Federal money is about to pour into Chicago’s water innovation scene. Local nonprofit Current has secured a National Science Foundation commitment of up to $45 million over three years, a boost the group says will speed up pilots, commercialization, and workforce programs for water technologies across the Great Lakes region. The award raises the stakes for a Chicago-led push to turn wastewater headaches into industrial opportunities, from PFAS cleanup to recovering critical minerals.
As reported by the Chicago Business Journal, the NSF package will bankroll Current’s near-term expansion of Great Lakes RENEW programming and related testbeds. The outlet notes that the funds are aimed at pushing technologies out of lab demos and into paid pilots and manufacturing partnerships that can scale.
Where the new money fits
Current leads the NSF Great Lakes RENEW Regional Innovation Engine, a program the National Science Foundation tapped for multi-year support and made eligible for up to $160 million over 10 years to build connected testbeds and scale resource-recovery technologies. The NSF portfolio page outlines RENEW’s mission to recover valuable minerals and remove harmful contaminants while linking pilot sites across Illinois, Ohio, and Wisconsin.

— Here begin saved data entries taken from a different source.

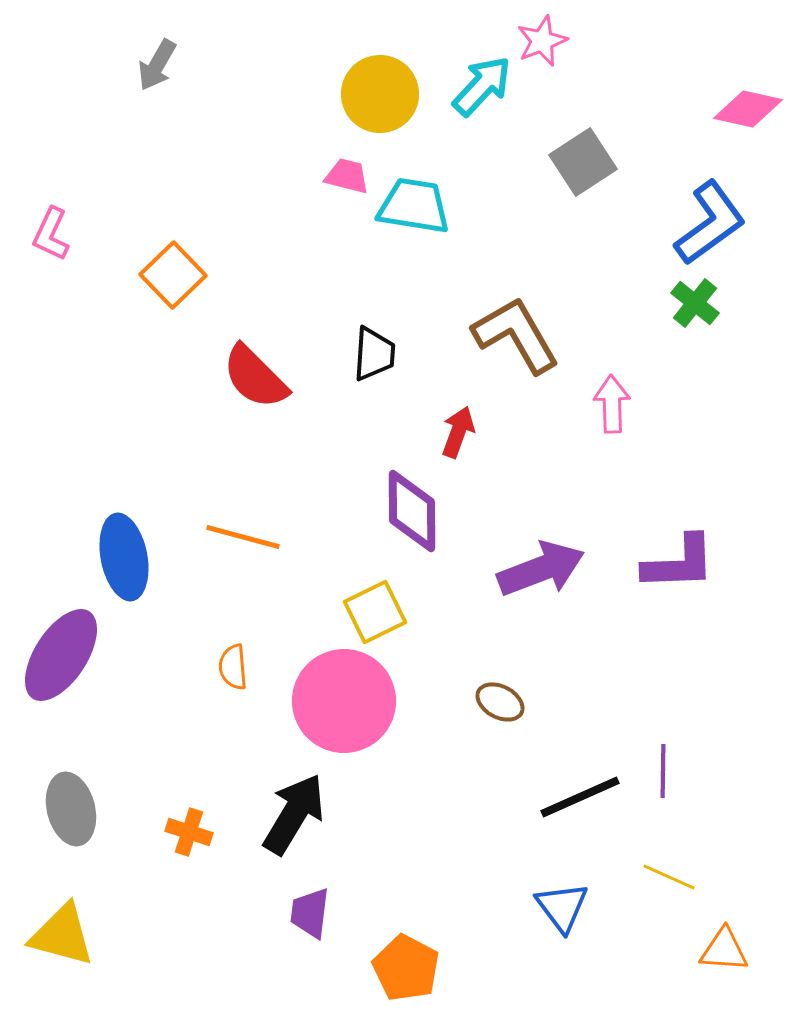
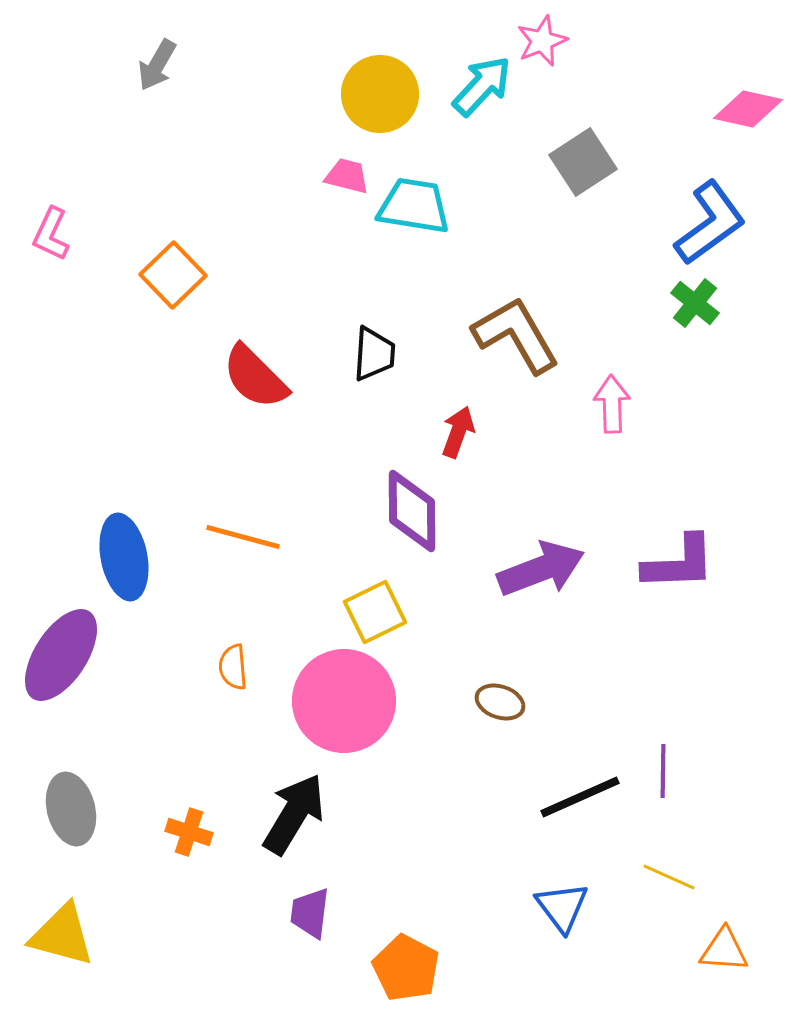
brown ellipse: rotated 9 degrees counterclockwise
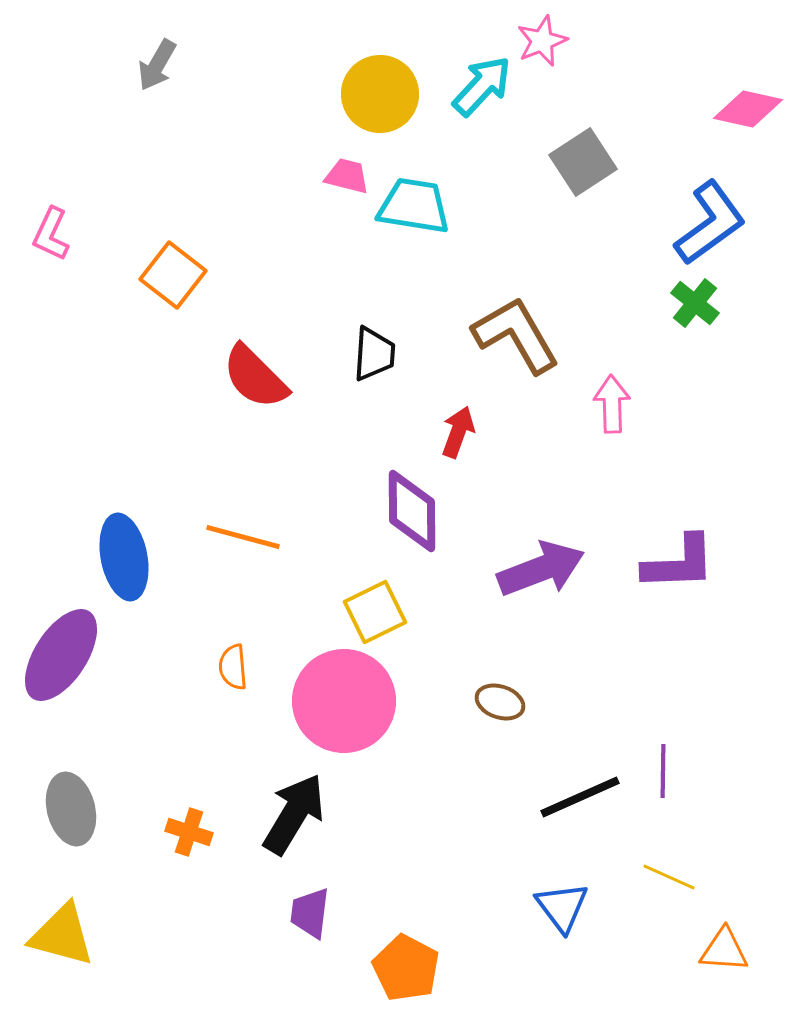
orange square: rotated 8 degrees counterclockwise
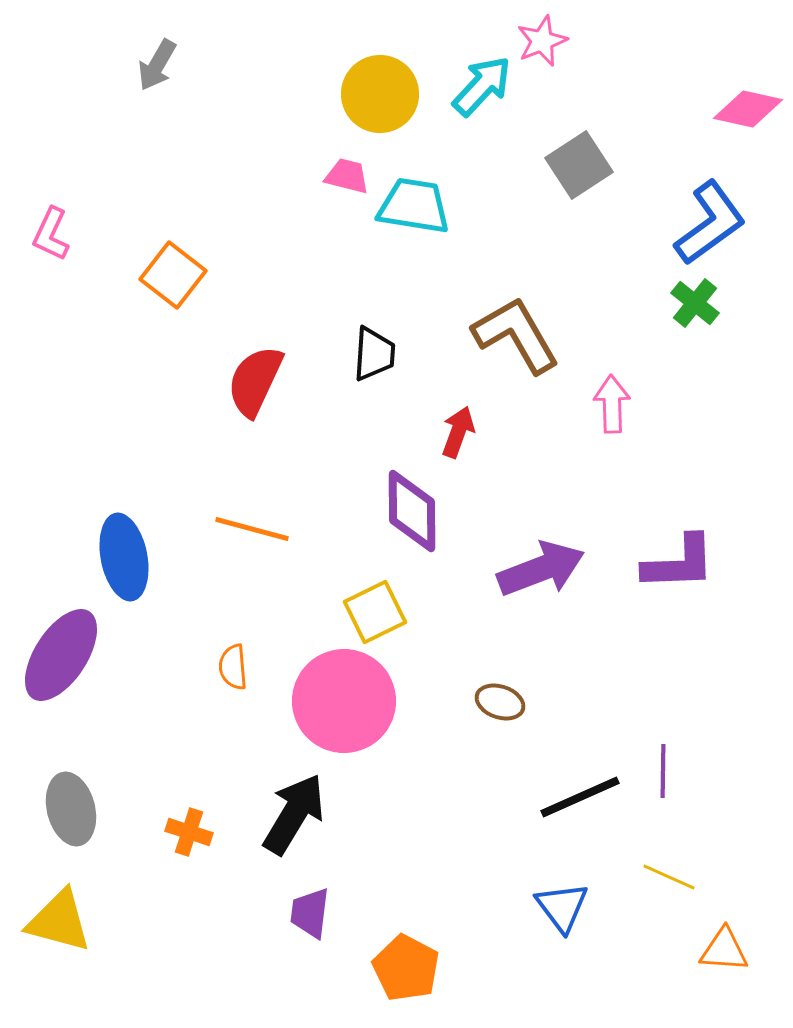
gray square: moved 4 px left, 3 px down
red semicircle: moved 4 px down; rotated 70 degrees clockwise
orange line: moved 9 px right, 8 px up
yellow triangle: moved 3 px left, 14 px up
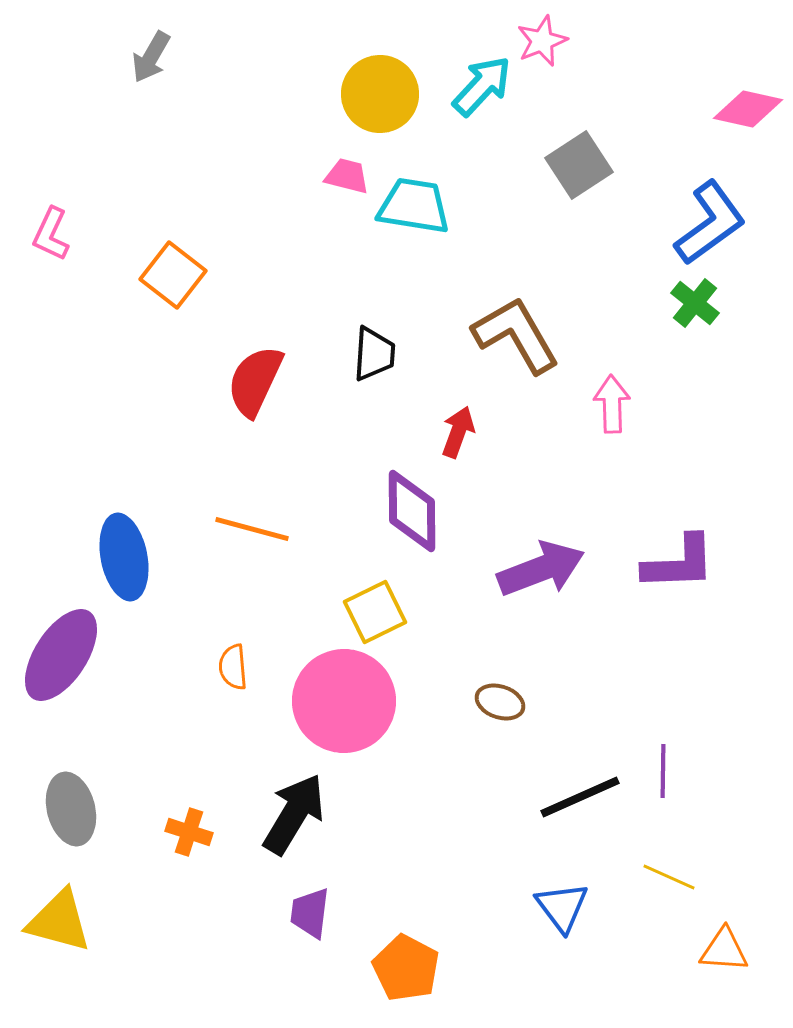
gray arrow: moved 6 px left, 8 px up
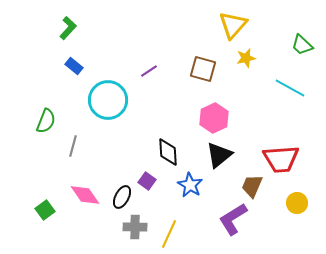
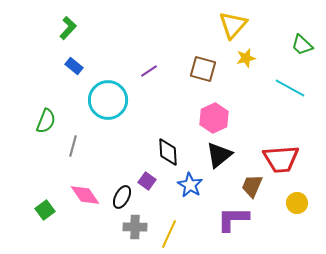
purple L-shape: rotated 32 degrees clockwise
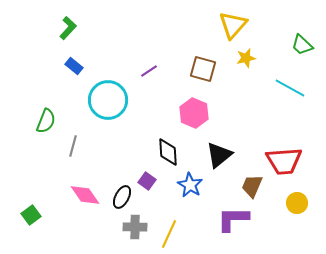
pink hexagon: moved 20 px left, 5 px up; rotated 12 degrees counterclockwise
red trapezoid: moved 3 px right, 2 px down
green square: moved 14 px left, 5 px down
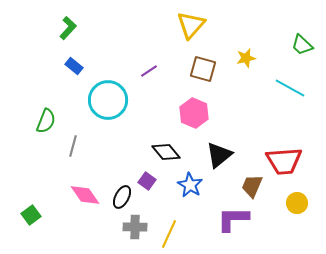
yellow triangle: moved 42 px left
black diamond: moved 2 px left; rotated 36 degrees counterclockwise
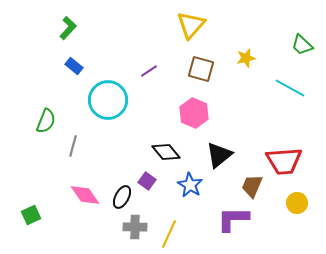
brown square: moved 2 px left
green square: rotated 12 degrees clockwise
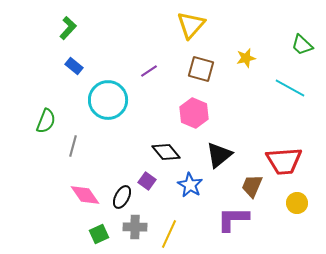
green square: moved 68 px right, 19 px down
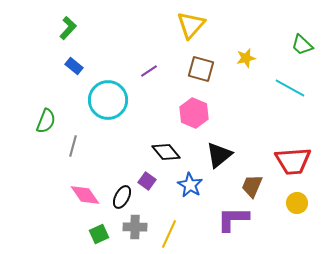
red trapezoid: moved 9 px right
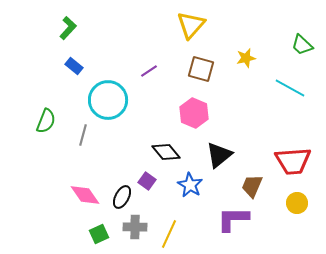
gray line: moved 10 px right, 11 px up
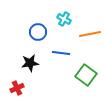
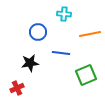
cyan cross: moved 5 px up; rotated 24 degrees counterclockwise
green square: rotated 30 degrees clockwise
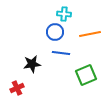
blue circle: moved 17 px right
black star: moved 2 px right, 1 px down
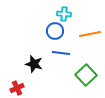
blue circle: moved 1 px up
black star: moved 2 px right; rotated 24 degrees clockwise
green square: rotated 20 degrees counterclockwise
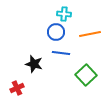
blue circle: moved 1 px right, 1 px down
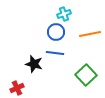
cyan cross: rotated 24 degrees counterclockwise
blue line: moved 6 px left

Partners and prior backing
According to Current, the Great Lakes RENEW coalition now spans universities, utilities, national labs and private firms, a network of more than 75 partners that the nonprofit credits as the vehicle for pilots and commercialization. The organization’s own documents also point out that it has helped raise more than $58 million so far to support regional water innovation and economic development.
How the money will be used
The new NSF dollars are expected to support pilot networks, centralized testbeds, startup acceleration and workforce programs, building on efforts Current already runs with local collaborators. One example is the Sustainable Water Tech Accelerator launched this year by mHUB and Current, which invests in early-stage teams, connects them with pilot sites and links them to industry mentors. The latest commitment is designed to scale exactly that kind of work.
Why the timing matters
The infusion also settles some near-term uncertainty. Earlier reporting noted that a delayed NSF site visit had put a $45 million tranche in limbo and briefly slowed some accelerator and pilot plans. Inside Climate News and related coverage highlighted those delays, which the new commitment appears to resolve.
Officials and industry partners say the funding could help lure water-intensive manufacturers back to the region, tap new value from wastewater streams and open up career pathways in Chicago and other anchor cities. Current and Great Lakes RENEW are expected to roll out more detailed spending plans and competitive calls for pilot projects in the coming weeks.